──────── Provided information

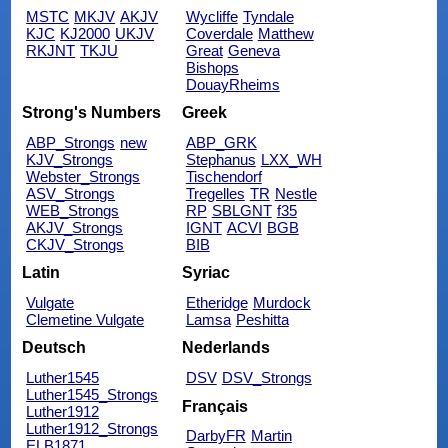
MSTC
MKJV
AKJV
Wycliffe
Tyndale
KJC
KJ2000
UKJV
Coverdale
Matthew
RKJNT
TKJU
Great
Geneva
Bishops
DouayRheims
Strong's Numbers
Greek
ABP_Strongs
new
ABP_GRK
KJV_Strongs
Stephanus
LXX_WH
Webster_Strongs
Tischendorf
ASV_Strongs
Tregelles
TR
Nestle
WEB_Strongs
RP
SBLGNT
f35
AKJV_Strongs
IGNT
ACVI
BGB
CKJV_Strongs
BIB
Latin
Syriac
Vulgate
Etheridge
Murdock
Clemetine Vulgate
Lamsa
Peshitta
Deutsch
Nederlands
Luther1545
DSV
DSV_Strongs
Luther1545_Strongs
Français
Luther1912
Luther1912_Strongs
DarbyFR
Martin
ELB1871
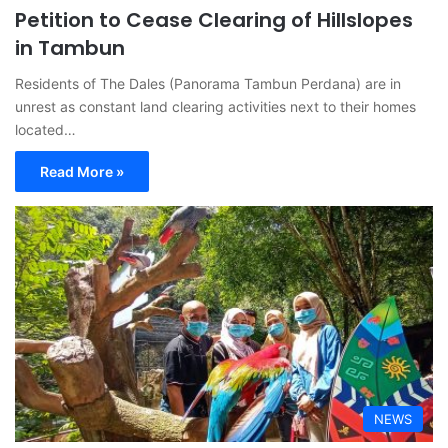
Petition to Cease Clearing of Hillslopes
in Tambun
Residents of The Dales (Panorama Tambun Perdana) are in
unrest as constant land clearing activities next to their homes
located…
Read More »
NEWS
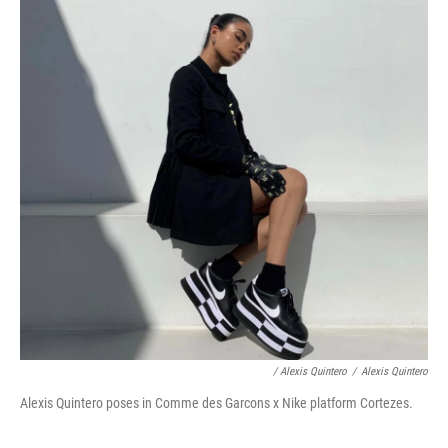
/ Alexis Quintero
/
Alexis Quintero
Alexis Quintero poses in Comme des Garcons x Nike platform Cortezes.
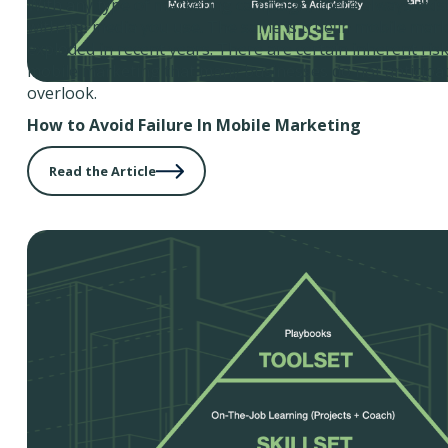
With any type of marketing campaign, there always exist
with the media you use. The same is true in mobile mark
exploded in recent years. There are certain inherent ris
mobile marketing that many businesses do not anticipat
overlook.
How to Avoid Failure In Mobile Marketing
Read the Article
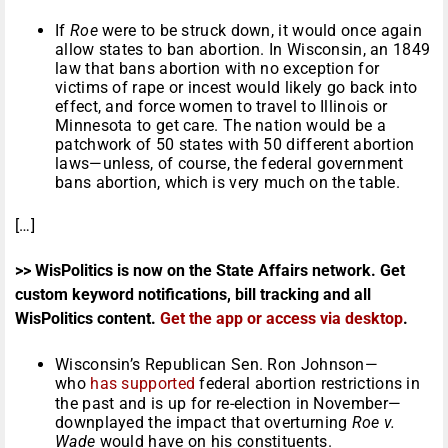
If
Roe
were to be struck down, it would once again
allow states to ban abortion. In Wisconsin, an 1849
law that bans abortion with no exception for
victims of rape or incest would likely go back into
effect, and force women to travel to Illinois or
Minnesota to get care. The nation would be a
patchwork of 50 states with 50 different abortion
laws—unless, of course, the federal government
bans abortion, which is very much on the table.
[…]
>> WisPolitics is now on the State Affairs network. Get
custom keyword notifications, bill tracking and all
WisPolitics content.
Get the app or access via desktop
.
Wisconsin’s Republican Sen. Ron Johnson—
who
has
supported
federal abortion restrictions in
the past and is up for re-election in November—
downplayed the impact that overturning
Roe v.
Wade
would have on his constituents.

────────────────

What to produce ::
Each line in the material above that mentions the word "abortion" must be copied.

Task answer ::
allow states to ban abortion. In Wisconsin, an 1849
law that bans abortion with no exception for
patchwork of 50 states with 50 different abortion
bans abortion, which is very much on the table.
federal abortion restrictions in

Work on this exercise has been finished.